Solved – Prediction with randomForest (R) when some inputs have missing values (NA)

missing datapredictionrrandom forest

I have a fine randomForest classification model which I would like to use in an application that predicts the class of a new case. The new case has inevitably missing values. Predict won't work as such for NAs. How should I do this then?

data(iris)
# create first the new case with missing values
na.row<-45
na.col<-c(3,5)
case.na<-iris[na.row,]
case.na[,na.col]<-NA

iris.rf <- randomForest(Species ~ ., data=iris[-na.row,])
# print(iris.rf)

myrf.pred <- predict(iris.rf, case.na[-5], type="response")
myrf.pred
[1] <NA>

I tried missForest. I combined the original data and the new case, shaked it with missForest, and got imputed values for NAs in my new case. Too heavy computing though.

data.imp <- missForest(data.with.na)

But there must be a way to use rf-model to predict a new case with missing values, right?

Best Answer

You have no choice but to impute the values or to change models. A good choice could be aregImpute in the Hmisc package. I think its less heavy than rfimpute which is what is detaining you, first package example (there are others):

# Check that aregImpute can almost exactly estimate missing values when
# there is a perfect nonlinear relationship between two variables
# Fit restricted cubic splines with 4 knots for x1 and x2, linear for x3
set.seed(3)
x1 <- rnorm(200)
x2 <- x1^2
x3 <- runif(200)
m <- 30
x2[1:m] <- NA
a <- aregImpute(~x1+x2+I(x3), n.impute=5, nk=4, match='closest')
a
matplot(x1[1:m]^2, a$imputed$x2)
abline(a=0, b=1, lty=2)

x1[1:m]^2
a$imputed$x2

# Multiple imputation and estimation of variances and covariances of
# regression coefficient estimates accounting for imputation
# Example 1: large sample size, much missing data, no overlap in
# NAs across variables
x1 <- factor(sample(c('a','b','c'),1000,TRUE))
x2 <- (x1=='b') + 3*(x1=='c') + rnorm(1000,0,2)
x3 <- rnorm(1000)
y  <- x2 + 1*(x1=='c') + .2*x3 + rnorm(1000,0,2)
orig.x1 <- x1[1:250]
orig.x2 <- x2[251:350]
x1[1:250] <- NA
x2[251:350] <- NA
d <- data.frame(x1,x2,x3,y)
# Find value of nk that yields best validating imputation models
# tlinear=FALSE means to not force the target variable to be linear
f <- aregImpute(~y + x1 + x2 + x3, nk=c(0,3:5), tlinear=FALSE,
                data=d, B=10) # normally B=75
f
# Try forcing target variable (x1, then x2) to be linear while allowing
# predictors to be nonlinear (could also say tlinear=TRUE)
f <- aregImpute(~y + x1 + x2 + x3, nk=c(0,3:5), data=d, B=10)
f

# Use 100 imputations to better check against individual true values
f <- aregImpute(~y + x1 + x2 + x3, n.impute=100, data=d)
f
par(mfrow=c(2,1))
plot(f)
modecat <- function(u) {
 tab <- table(u)
 as.numeric(names(tab)[tab==max(tab)][1])
}
table(orig.x1,apply(f$imputed$x1, 1, modecat))
par(mfrow=c(1,1))
plot(orig.x2, apply(f$imputed$x2, 1, mean))
fmi <- fit.mult.impute(y ~ x1 + x2 + x3, lm, f, 
                       data=d)
sqrt(diag(vcov(fmi)))
fcc <- lm(y ~ x1 + x2 + x3)
summary(fcc)   # SEs are larger than from mult. imputation

You mention that you have many new observations that have missing values on the independant variables.
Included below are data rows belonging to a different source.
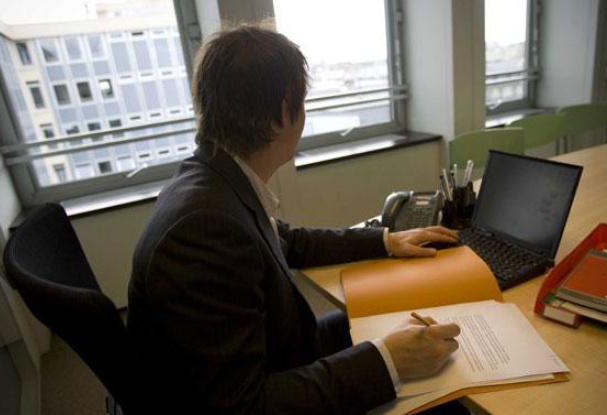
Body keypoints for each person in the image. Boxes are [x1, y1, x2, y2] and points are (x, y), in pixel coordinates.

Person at [128, 22, 464, 415]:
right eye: (302, 104)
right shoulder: (204, 231)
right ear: (284, 111)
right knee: (446, 406)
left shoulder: (212, 180)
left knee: (369, 320)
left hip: (269, 352)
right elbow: (243, 408)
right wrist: (388, 361)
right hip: (253, 392)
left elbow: (288, 239)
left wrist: (385, 241)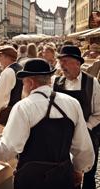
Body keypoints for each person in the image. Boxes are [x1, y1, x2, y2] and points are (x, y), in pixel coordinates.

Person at [0, 58, 95, 189]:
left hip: (32, 180)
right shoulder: (72, 103)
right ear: (49, 80)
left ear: (31, 83)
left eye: (24, 83)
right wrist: (79, 169)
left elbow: (8, 150)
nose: (24, 86)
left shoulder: (24, 106)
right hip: (63, 176)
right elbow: (83, 147)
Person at [53, 45, 100, 189]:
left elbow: (99, 112)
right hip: (63, 138)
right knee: (67, 174)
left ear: (78, 63)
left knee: (89, 175)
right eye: (61, 61)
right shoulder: (57, 82)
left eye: (66, 61)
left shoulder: (91, 83)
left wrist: (86, 127)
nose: (62, 65)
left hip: (88, 135)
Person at [0, 46, 23, 125]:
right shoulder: (20, 68)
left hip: (9, 112)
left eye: (0, 56)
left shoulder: (8, 72)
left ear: (7, 57)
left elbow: (0, 94)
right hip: (20, 109)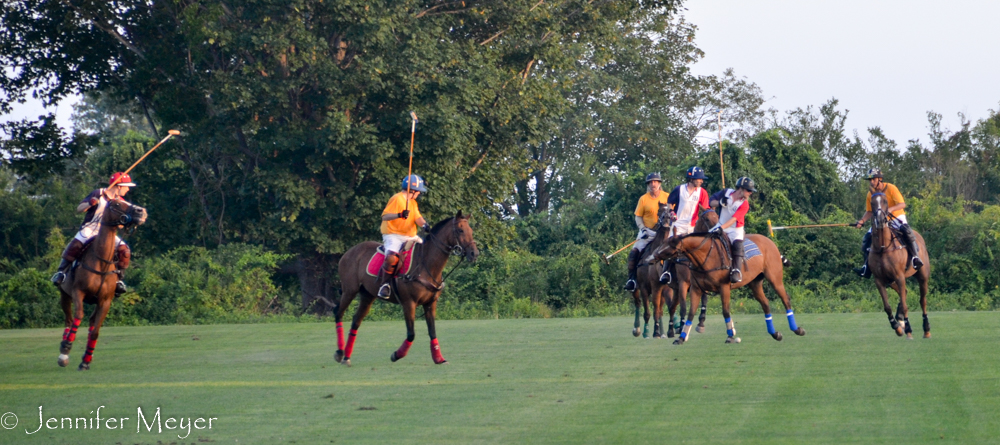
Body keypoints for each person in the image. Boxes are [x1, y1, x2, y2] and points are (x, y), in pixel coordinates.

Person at [50, 172, 135, 295]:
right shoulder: (98, 193)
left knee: (125, 250)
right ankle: (61, 272)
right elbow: (79, 209)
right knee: (76, 244)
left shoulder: (120, 201)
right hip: (91, 228)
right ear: (119, 186)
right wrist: (91, 203)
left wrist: (124, 221)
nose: (127, 189)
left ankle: (119, 279)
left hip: (107, 232)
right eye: (126, 186)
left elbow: (120, 225)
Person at [852, 168, 923, 278]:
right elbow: (869, 211)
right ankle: (866, 267)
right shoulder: (870, 194)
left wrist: (890, 210)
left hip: (896, 216)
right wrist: (861, 221)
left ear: (880, 179)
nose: (871, 182)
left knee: (906, 230)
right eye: (870, 180)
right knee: (867, 238)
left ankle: (915, 257)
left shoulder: (891, 188)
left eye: (873, 179)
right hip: (881, 219)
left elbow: (902, 204)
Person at [377, 174, 430, 299]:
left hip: (409, 236)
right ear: (412, 190)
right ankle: (384, 285)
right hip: (393, 235)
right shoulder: (397, 198)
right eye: (418, 191)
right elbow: (385, 216)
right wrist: (399, 214)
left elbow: (417, 217)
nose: (419, 194)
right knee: (391, 258)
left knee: (426, 251)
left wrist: (425, 225)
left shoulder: (413, 203)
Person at [659, 166, 710, 284]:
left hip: (693, 226)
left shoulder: (702, 192)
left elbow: (705, 208)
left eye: (702, 179)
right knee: (671, 246)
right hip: (678, 225)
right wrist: (671, 212)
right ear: (691, 178)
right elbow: (670, 203)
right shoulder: (679, 189)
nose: (701, 181)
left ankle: (703, 274)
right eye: (699, 179)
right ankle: (666, 272)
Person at [624, 172, 670, 292]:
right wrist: (643, 229)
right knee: (635, 251)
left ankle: (674, 275)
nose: (653, 184)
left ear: (659, 183)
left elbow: (674, 212)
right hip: (648, 232)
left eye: (655, 182)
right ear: (648, 185)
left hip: (665, 232)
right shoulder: (643, 199)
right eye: (650, 182)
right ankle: (632, 279)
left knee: (677, 250)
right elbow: (638, 216)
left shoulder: (667, 197)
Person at [708, 176, 756, 284]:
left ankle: (736, 271)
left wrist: (721, 228)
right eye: (749, 190)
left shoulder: (745, 204)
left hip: (735, 229)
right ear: (741, 189)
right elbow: (711, 203)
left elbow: (734, 219)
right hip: (720, 224)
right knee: (704, 238)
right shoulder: (726, 192)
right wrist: (720, 202)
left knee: (738, 246)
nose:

Even though you have many cases like this, if for each new observation there is only missings in one or two of its variables and your amount of variables is not tiny maybe just filling the holes up with a median or average (are they continuous?) could work.

Another thing that could be interesting is to do a minor variable importance analysis. The random forest R implementation calculates two importance measures and respective plots:

varImpPlot(yourRandomForestModel) # yourRandomForestModel must have the argument importance=TRUE 

And you can play around with just including "important" variables in the model training, till the prediction accuracy isn't all that affected in comparison to the "full model". Maybe you keep variables with a low number of missings. It could help you reduce the size of your problem.